Between 18 and 24 December 1946, Soekawati attended the Denpasar Conference and was chosen as interim president of the State of the Great East, soon renamed the State of East Indonesia. The conference also led to the formation of the Provisional Parliament of East Indonesia. The "Republic of Indonesia" saw it as a puppet state of the Netherlands, at least until Prime Minister Anak Agung Gde Agung, through his so-called "Synthese-politics" (cooperation with the Republic), succeeded in securing the recognition of the Sukarno / Hatta government as a future "co-state" in the (federated) United States of Indonesia (Republik Indonesia Serikat, RIS). However, the mistrust remained. This is because the Dutch participated in the administration of East Indonesia, especially in the beginning, and the KNIL was prominent. The latter was necessary because, in certain places, such as in South Sulawesi, there was a lot of unrest, caused by 'pemudas' (youths). The first governments were characterized by fraud and corruption, but that changed under Prime Minister Agung. When the Netherlands transferred sovereignty to the RIS in 1949, the state ran into problems. The Republic sent troops to Sulawesi, against which former KNIL commander Andi Aziz led the Makassar Uprising. Sukawati was probably part of the plot, but that has never been proven. Thought was given to the declaration of an independent state of East Indonesia, but that initiative failed because the Netherlands did not want to cooperate. The uprising ended, parliament dismissed the government and dissolved the state. The new East Indonesian Cabinet was pro-Republican and advocated the integration of East Indonesia into the unitary Indonesian Republic.
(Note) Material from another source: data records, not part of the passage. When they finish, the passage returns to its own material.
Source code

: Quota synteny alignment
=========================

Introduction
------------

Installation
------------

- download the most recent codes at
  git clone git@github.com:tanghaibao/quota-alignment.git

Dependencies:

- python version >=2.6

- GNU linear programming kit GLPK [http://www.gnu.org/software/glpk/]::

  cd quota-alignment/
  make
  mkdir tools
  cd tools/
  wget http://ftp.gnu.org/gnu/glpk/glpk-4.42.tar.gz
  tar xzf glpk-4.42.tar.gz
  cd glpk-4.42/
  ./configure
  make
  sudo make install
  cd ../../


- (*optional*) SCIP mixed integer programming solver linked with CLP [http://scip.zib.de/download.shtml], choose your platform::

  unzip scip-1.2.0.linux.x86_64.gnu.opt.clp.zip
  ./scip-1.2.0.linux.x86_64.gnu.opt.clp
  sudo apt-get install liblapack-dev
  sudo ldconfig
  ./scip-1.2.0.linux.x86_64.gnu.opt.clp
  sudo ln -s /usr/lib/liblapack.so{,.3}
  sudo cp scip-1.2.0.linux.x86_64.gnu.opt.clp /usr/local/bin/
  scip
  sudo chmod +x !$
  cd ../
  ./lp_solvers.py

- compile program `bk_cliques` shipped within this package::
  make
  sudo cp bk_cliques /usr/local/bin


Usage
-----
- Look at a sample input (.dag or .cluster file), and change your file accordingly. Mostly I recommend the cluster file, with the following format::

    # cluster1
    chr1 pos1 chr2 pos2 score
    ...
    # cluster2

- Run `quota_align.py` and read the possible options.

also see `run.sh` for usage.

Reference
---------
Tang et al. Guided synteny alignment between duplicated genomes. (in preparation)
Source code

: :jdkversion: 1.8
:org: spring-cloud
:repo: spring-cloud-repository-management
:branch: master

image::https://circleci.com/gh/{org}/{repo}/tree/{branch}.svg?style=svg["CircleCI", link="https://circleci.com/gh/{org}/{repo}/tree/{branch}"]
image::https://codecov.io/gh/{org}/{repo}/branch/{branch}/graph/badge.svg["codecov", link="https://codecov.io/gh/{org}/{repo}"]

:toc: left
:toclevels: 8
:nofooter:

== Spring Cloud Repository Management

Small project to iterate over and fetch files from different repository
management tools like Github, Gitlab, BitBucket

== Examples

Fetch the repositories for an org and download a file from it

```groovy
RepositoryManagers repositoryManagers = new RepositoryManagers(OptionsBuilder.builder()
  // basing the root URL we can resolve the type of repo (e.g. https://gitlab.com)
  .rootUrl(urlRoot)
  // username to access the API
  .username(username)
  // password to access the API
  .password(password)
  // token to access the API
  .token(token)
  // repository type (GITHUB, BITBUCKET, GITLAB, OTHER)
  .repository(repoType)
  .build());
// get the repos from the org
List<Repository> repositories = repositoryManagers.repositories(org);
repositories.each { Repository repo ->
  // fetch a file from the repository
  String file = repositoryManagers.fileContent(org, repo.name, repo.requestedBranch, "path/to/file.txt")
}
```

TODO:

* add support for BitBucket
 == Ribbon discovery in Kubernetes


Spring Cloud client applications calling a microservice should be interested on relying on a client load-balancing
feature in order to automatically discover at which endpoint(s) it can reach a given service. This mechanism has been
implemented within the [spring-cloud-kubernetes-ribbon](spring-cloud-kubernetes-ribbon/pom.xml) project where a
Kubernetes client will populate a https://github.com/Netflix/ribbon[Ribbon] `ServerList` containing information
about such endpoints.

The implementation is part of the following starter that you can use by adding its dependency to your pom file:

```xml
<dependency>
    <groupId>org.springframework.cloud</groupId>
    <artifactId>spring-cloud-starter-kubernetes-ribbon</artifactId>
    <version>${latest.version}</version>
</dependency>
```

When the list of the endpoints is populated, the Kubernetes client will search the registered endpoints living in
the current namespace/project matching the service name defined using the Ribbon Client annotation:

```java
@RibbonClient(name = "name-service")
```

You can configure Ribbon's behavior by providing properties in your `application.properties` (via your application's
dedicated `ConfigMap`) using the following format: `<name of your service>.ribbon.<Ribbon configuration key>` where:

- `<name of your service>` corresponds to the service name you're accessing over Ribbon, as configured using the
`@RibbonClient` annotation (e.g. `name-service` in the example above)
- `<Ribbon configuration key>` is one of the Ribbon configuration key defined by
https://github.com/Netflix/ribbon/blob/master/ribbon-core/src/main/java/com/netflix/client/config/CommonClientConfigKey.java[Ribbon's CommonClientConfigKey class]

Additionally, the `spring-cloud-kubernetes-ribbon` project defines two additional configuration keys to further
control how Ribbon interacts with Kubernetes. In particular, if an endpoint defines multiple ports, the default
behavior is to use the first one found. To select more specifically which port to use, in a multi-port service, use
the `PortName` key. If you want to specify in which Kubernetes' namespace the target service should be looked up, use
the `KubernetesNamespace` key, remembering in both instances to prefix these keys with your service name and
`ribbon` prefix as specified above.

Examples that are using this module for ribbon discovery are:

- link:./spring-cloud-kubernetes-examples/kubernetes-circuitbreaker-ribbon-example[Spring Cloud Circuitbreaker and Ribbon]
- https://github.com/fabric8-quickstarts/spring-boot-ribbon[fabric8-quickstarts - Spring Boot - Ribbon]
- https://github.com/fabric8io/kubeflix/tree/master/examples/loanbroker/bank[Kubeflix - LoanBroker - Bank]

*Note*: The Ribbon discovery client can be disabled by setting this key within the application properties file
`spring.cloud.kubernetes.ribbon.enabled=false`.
On 21 April 1950, he successfully negotiated East Indonesia's integration into the unitary Republic of Indonesia, believing there was majority support for a unitary state. Sukawati had no choice but to merge into the unitary state of Indonesia and therefore voted positively when Sukarno proclaimed Indonesia a unitary state on 17 August 1950. Sukawati played an important role in the process of the integration of the State of East Indonesia into the Republic of Indonesia.

== Personal life ==
Soekawati had a Balinese wife, Gusti Agung Niang Putu, of which a son was born Tjokorda Ngurah Wim Sukawati. In 1933 Tjokorda Raka married a French woman named Gilberte Vincent with whom he had two sons.